**ACTION ITEM**
Extend the forum post about dealing with offensive posts, picking up right after its final sentence.
PASSAGE START
# Offensive Posts



## el alabamiano

If anyone is offended by a post, click 

 at the top right of the message to report it.

Also, you can click 

 as an option for adding to a poster's reputation, either good or bad.

Another prevention is to simply avoid offensive comments with offensive comments of your own. Believe me, *that* can be very, very difficult at times!  

Lastly, if you haven't read the forum rules or need to have a refresher, please click Message Guidelines/_Reglas_

Another thing to keep in mind is, before you report a post/person, think about it carefully, as it could be possible that you have simply misread/misunderstood/mistook playful teasing for a rude, personal attack. Or maybe you're just having a rough day, which we all have at times.

P. S. This post is made of my own choosing as a member of this forum, and in no way am I attempting to imply any _official capacity._ I mean, it ain't like I'm getting paid or nothing!
PASSAGE END
EXTRACTED MATERIAL START
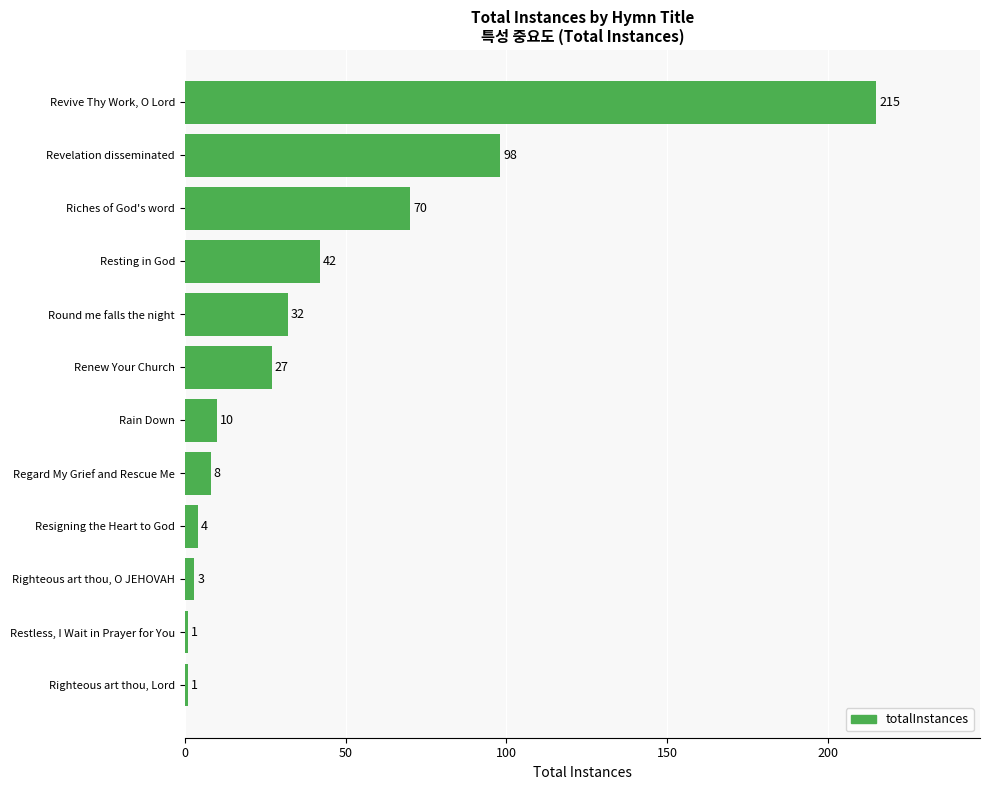

How many distinct data groups are displayed?

1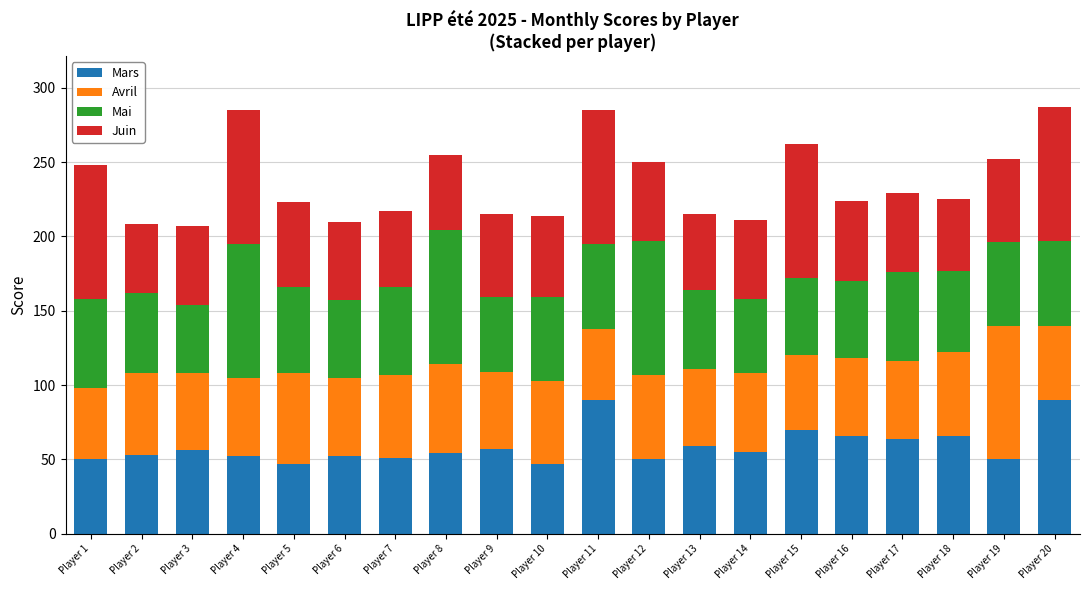

How many bars are there in total?

20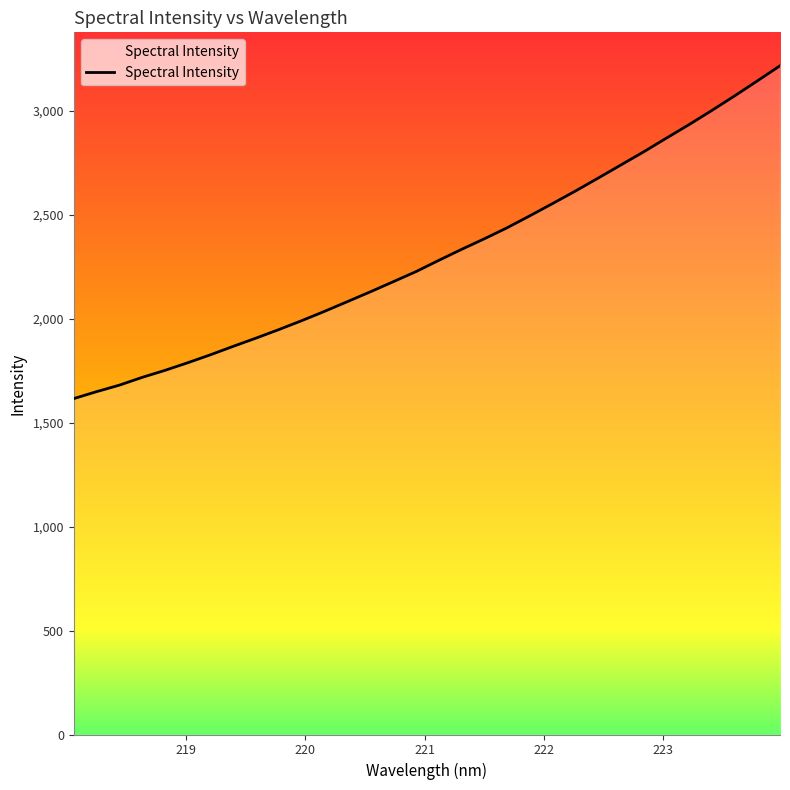

What is the difference between the second highest and second lowest values?

1494.1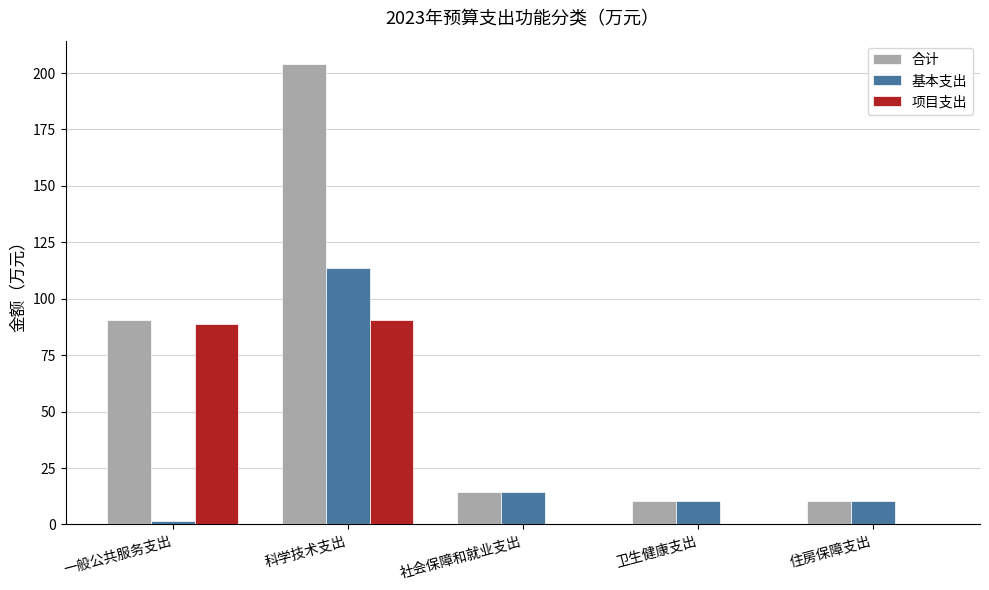

What is the total value across all series at 住房保障支出?

21.2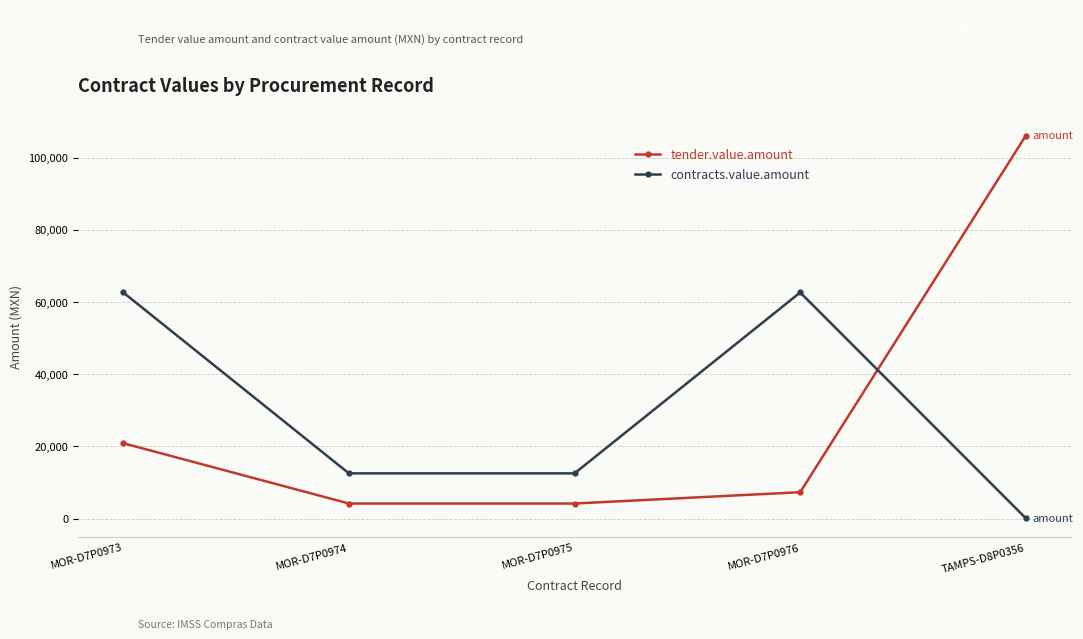

What is the maximum value shown in the chart?

106094.0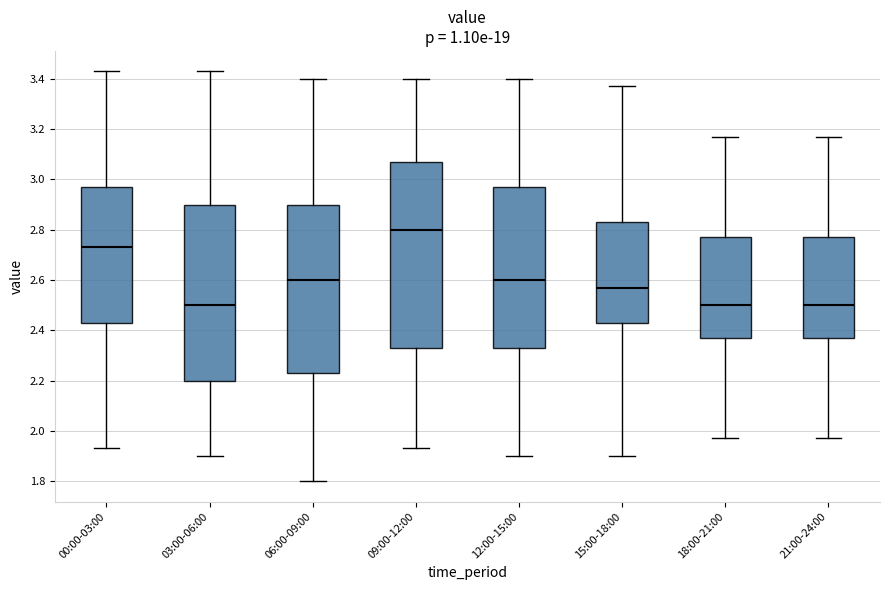

Reading left to right, transcribe this box plot: for each box, give where its median line is, the range the box spans, and where its two whiskers end, as read against the y-axis. The values are not printed on the chart, so give them approximately, as read against the axis.

00:00-03:00: median 2.74, box 2.44 to 2.98, whiskers 1.94 to 3.44
03:00-06:00: median 2.50, box 2.20 to 2.90, whiskers 1.90 to 3.44
06:00-09:00: median 2.60, box 2.24 to 2.90, whiskers 1.80 to 3.40
09:00-12:00: median 2.80, box 2.34 to 3.08, whiskers 1.94 to 3.40
12:00-15:00: median 2.60, box 2.34 to 2.98, whiskers 1.90 to 3.40
15:00-18:00: median 2.58, box 2.44 to 2.84, whiskers 1.90 to 3.38
18:00-21:00: median 2.50, box 2.38 to 2.78, whiskers 1.98 to 3.18
21:00-24:00: median 2.50, box 2.38 to 2.78, whiskers 1.98 to 3.18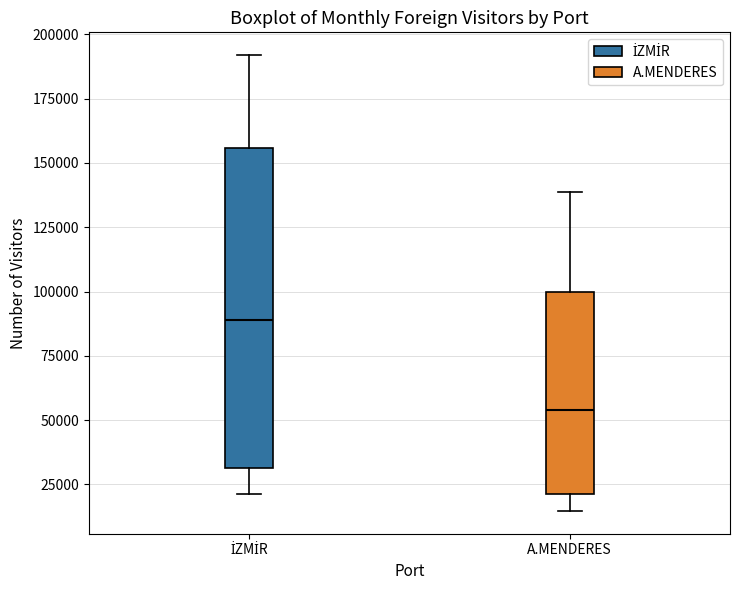

Where does the upper whisker of the box for A.MENDERES end on the y-axis? The values are not printed on the chart, so give them approximately, as read against the axis.

140000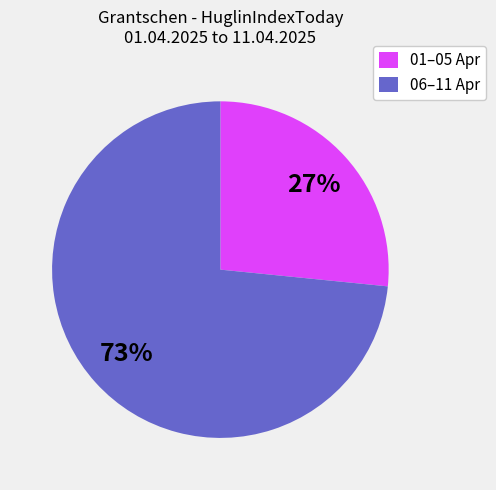

The 01–05 Apr slice represents 27% of the pie. True or false?

True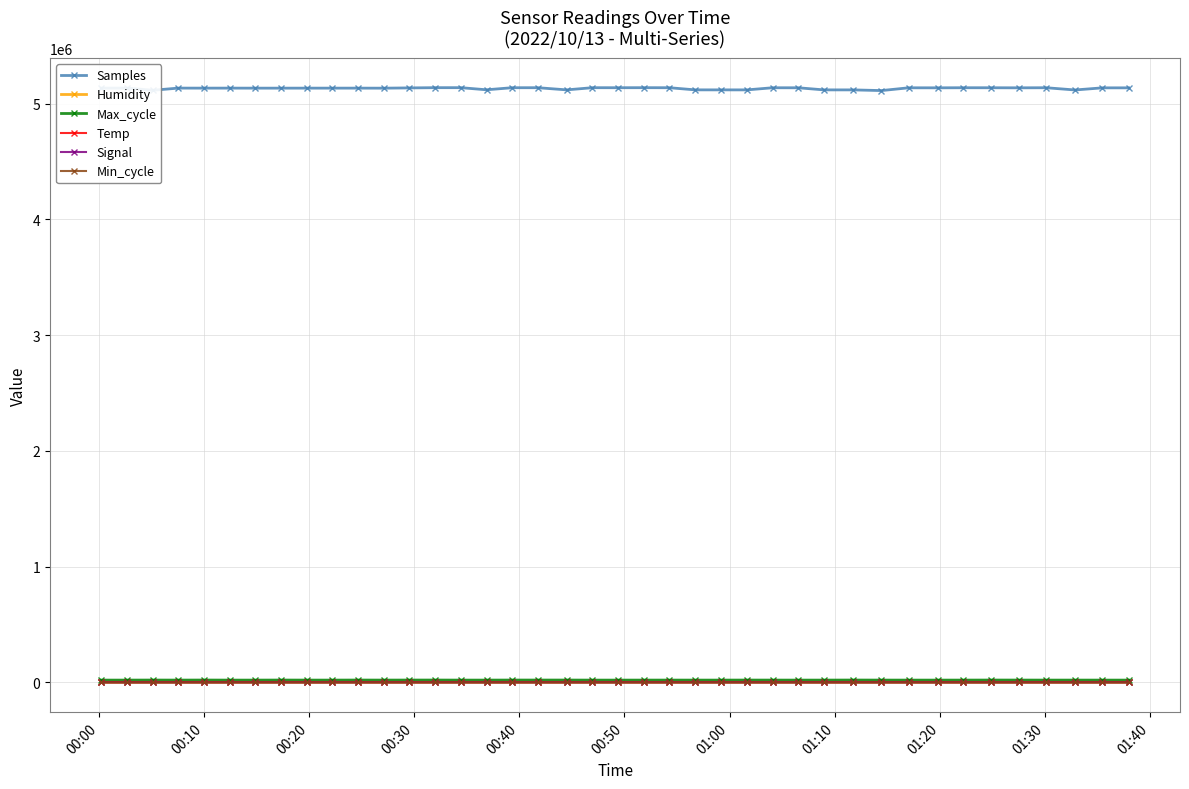

What is the minimum value for Samples?

5112100.0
EXTRACTED MATERIAL END
**WRITTEN REPLY**
----------



## Pearl

Dear Alabamiano,

I guess you have good knowledge on how the Forum works, so I would like to ask you what does : Junior Member, Member and Senior Member mean?

Is it a matter of how many posts they have done? A matter of age or how long they have been a member? 

 

Greetings from the Mediterranean !


----------



## el alabamiano

Hi Pearl: There was a time when I had my own domain, and I was able to provide email and a forum for those who signed up for it. While this forum is a _little_ different, mine pretty much worked on the same principle.

As for the Junior Member, etc. you're right about how it works, with 100 posts qualifying a member for "Senior" status. If it worked according to one's age, I'd qualify as "Methuselah Member" by now.


----------



## Pearl

As for the Junior Member, etc. you're right about how it works, with 100 posts qualifying a member for "Senior" status. If it worked according to one's age, I'd qualify as "Methuselah Member" by now. [/QUOTE]

Come on ... I've seen your picture and you look quite cute ! Methuselah would be happy to look like you!


----------



## el alabamiano

Thank you for the nice compliment, Pearl! However, and lest anyone be deceived, I'll be 55 next month and the photo was taken in 1998.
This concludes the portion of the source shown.